Interesting that the investments were in software applications. Several years ago a CEO told me that software was important to his company—and that there was software in most of the company’s hardware products. That was correct—but my point was software business, not technology. ABB seems to have kept emphasis on software business even while Spiesshofer has been divesting some of the acquisitions made under previous CEO Joe Hogan.

Shah’s Takeaways

• It was impressive to see the effort that ABB has invested to bring its acquisitions under one brand.
• ABB has taken a first step in building a technology roadmap by bringing some of the software offerings together as part of the Enterprise Software group. LNS sees this as a big step in the right direction strategically, and should prove of great benefit to current ABB customers as well as prospects.
• However, ABB currently has important software products that remain outside of its Enterprise Software group and it remains to be seen if these solutions will receive the required attention, especially when considering the breadth of ABB’s portfolio. Two examples of this are the company’s Manufacturing Execution System (MES) offering, and the aforementioned Decathlon for Data Centers.
• ABB has a full-fledged MES offering with some good customers currently leveraging this MES across discrete, process, and batch industries.
• ABB might have some ground to cover in MES compared to some of its closest competitors in this space. Companies like GE, Siemens, Schneider Electric and Rockwell Automation have been heavily focused on the software business with many announcing reorganizations to increase resources allocated to software over the past several years and.
• Another area we would like to hear from ABB is around their offerings in IoT. While there were number of products that were categorized as IoT solution, ABB will need a holistic offering and vision around how their industrial clients can leverage these solutions to drive value.
• To answer the question, yes—ABB can compete effectively in the software business. But there is still some grounds to cover. ABB has had a lot of critical parts of the software business for quite a while and has been slower than many of its competitors in pulling it all together.

Gary’s Take

I agree with Mehul for the most part. I knew ABB had an MES offering, and I’ve interviewed Marc Leroux many times over the years. But it always seemed a little under the covers. The same with the Ventyx acquisition. It was easy to forget about it as it didn’t seem to get the promotion it deserved.

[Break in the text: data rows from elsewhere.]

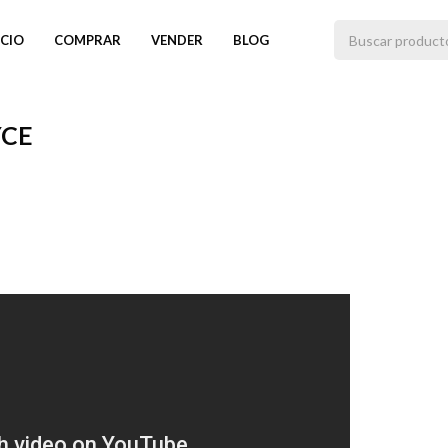
ICIO
COMPRAR
VENDER
BLOG
YCE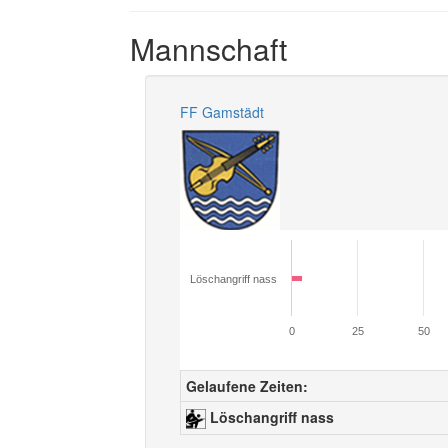
Mannschaft
FF Gamstädt
Löschangriff nass
0
25
50
Gelaufene Zeiten:
Löschangriff nass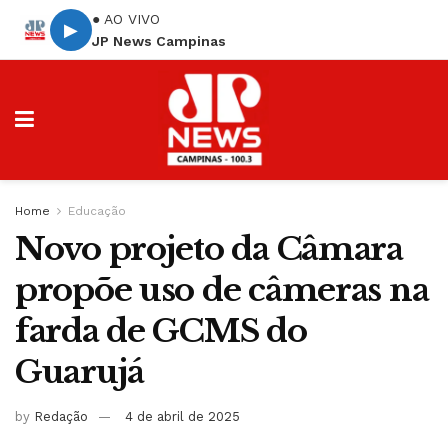
● AO VIVO
▶
JP News Campinas
Home
Educação
Novo projeto da Câmara
propõe uso de câmeras na
farda de GCMS do
Guarujá
by
Redação
4 de abril de 2025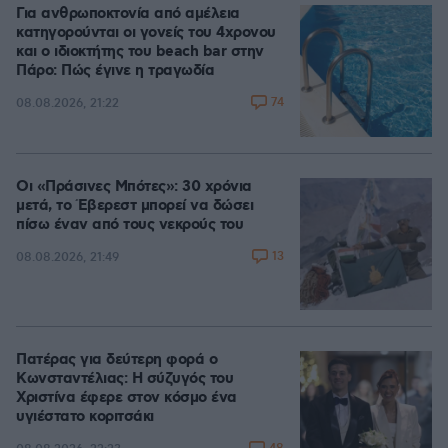
Για ανθρωποκτονία από αμέλεια
κατηγορούνται οι γονείς του 4χρονου
και ο ιδιοκτήτης του beach bar στην
Πάρο: Πώς έγινε η τραγωδία
74
08.08.2026, 21:22
Οι «Πράσινες Μπότες»: 30 χρόνια
μετά, το Έβερεστ μπορεί να δώσει
πίσω έναν από τους νεκρούς του
13
08.08.2026, 21:49
Πατέρας για δεύτερη φορά ο
Κωνσταντέλιας: Η σύζυγός του
Χριστίνα έφερε στον κόσμο ένα
υγιέστατο κοριτσάκι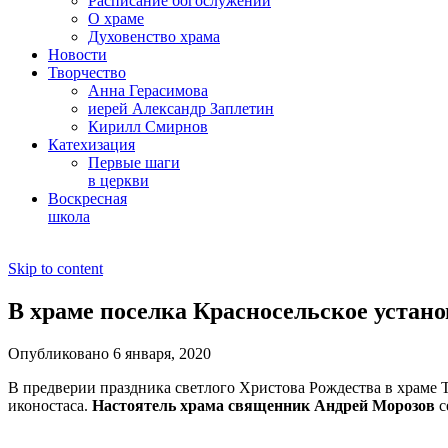
Расписание богослужений
О храме
Духовенство храма
Новости
Творчество
Анна Герасимова
иерей Александр Заплетин
Кирилл Смирнов
Катехизация
Первые шаги
в церкви
Воскресная
школа
Skip to content
В храме поселка Красносельское устано
Опубликовано 6 января, 2020
В предверии праздника светлого Христова Рождества в храме
иконостаса.
Настоятель храма священник Андрей Морозов
с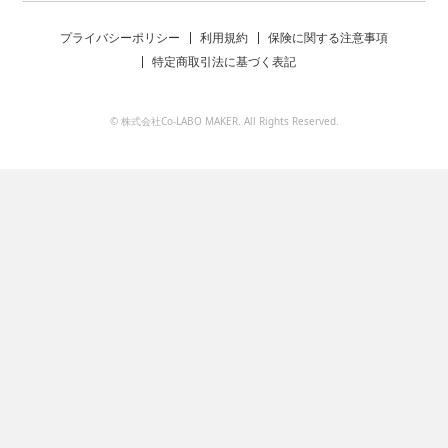
プライバシーポリシー
利用規約
保険に関する注意事項
特定商取引法に基づく表記
© 株式会社Co-LABO MAKER. All Rights Reserved.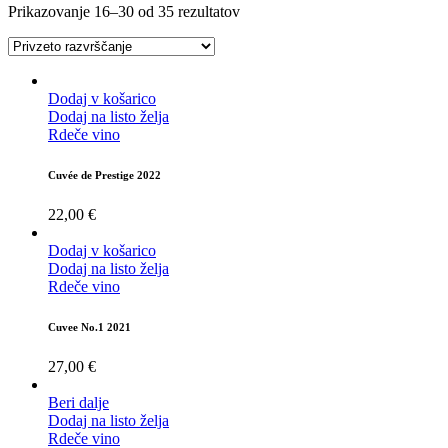
Prikazovanje 16–30 od 35 rezultatov
Dodaj v košarico
Dodaj na listo želja
Rdeče vino
Cuvée de Prestige 2022
22,00
€
Dodaj v košarico
Dodaj na listo želja
Rdeče vino
Cuvee No.1 2021
27,00
€
Beri dalje
Dodaj na listo želja
Rdeče vino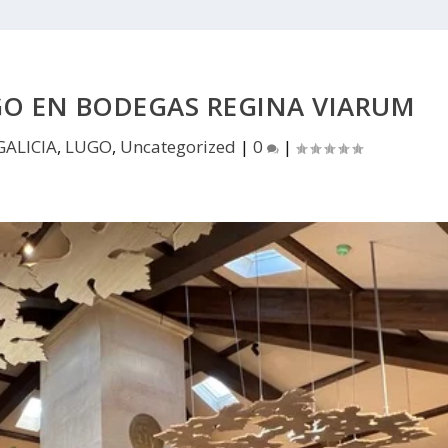
GO EN BODEGAS REGINA VIARUM
GALICIA
,
LUGO
,
Uncategorized
|
0
|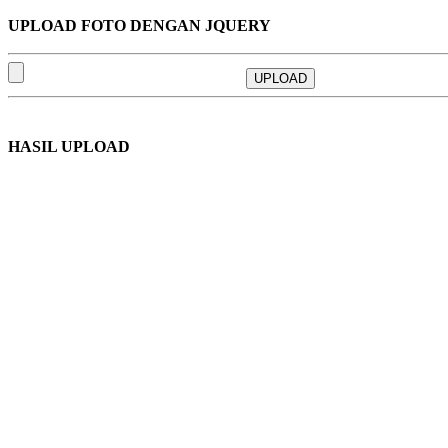
UPLOAD FOTO DENGAN JQUERY
UPLOAD
HASIL UPLOAD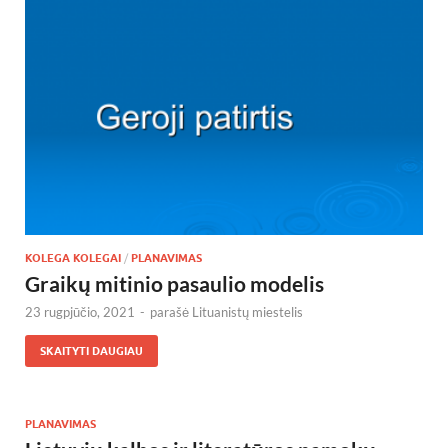
KOLEGA KOLEGAI
/
PLANAVIMAS
Graikų mitinio pasaulio modelis
23 rugpjūčio, 2021
-
parašė
Lituanistų miestelis
SKAITYTI DAUGIAU
PLANAVIMAS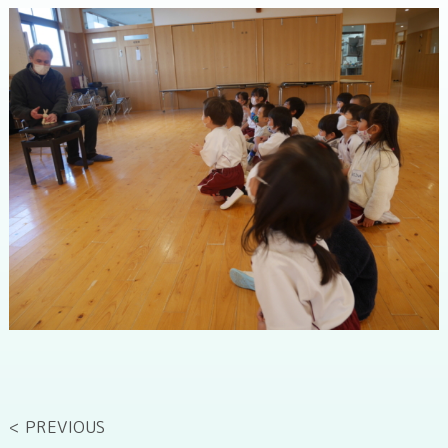
< PREVIOUS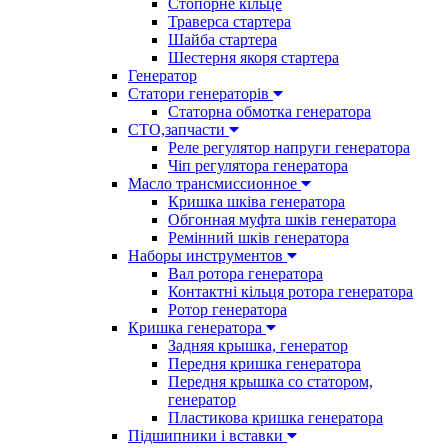
Стопорне кільце
Траверса стартера
Шайба стартера
Шестерня якоря стартера
Генератор
Cтатори генераторів
Статорна обмотка генератора
СТО,запчасти
Реле регулятор напруги генератора
Чіп регулятора генератора
Масло трансмиссионное
Кришка шківа генератора
Обгонная муфта шків генератора
Ремінний шків генератора
Наборы инструментов
Вал ротора генератора
Контактні кільця ротора генератора
Ротор генератора
Кришка генератора
Задняя крышка, генератор
Передня кришка генератора
Передня крышка со статором,
генератор
Пластикова кришка генератора
Підшипники і вставки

ABB is such a diverse conglomerate that sometimes it’s hard to know what it focuses on. I always followed the automation—primarily process automation. Several years ago, I think at Hannover but maybe SPS in Nuremberg, ABB executives explained the factory automation offering and the added emphasis the company was placing on it. But there are so many things and so few promotional dollars.

Also a few years ago, ABB decided to add its Power users to its Automation user group conference—hence Automation and Power World. However, the first two of those featured much more power and much less automation. It looks as if the company is striking a balance at the conference. But the Power division is still a laggard in performance.

ABB is a strong company, but it has much work to do in order to reach peak performance.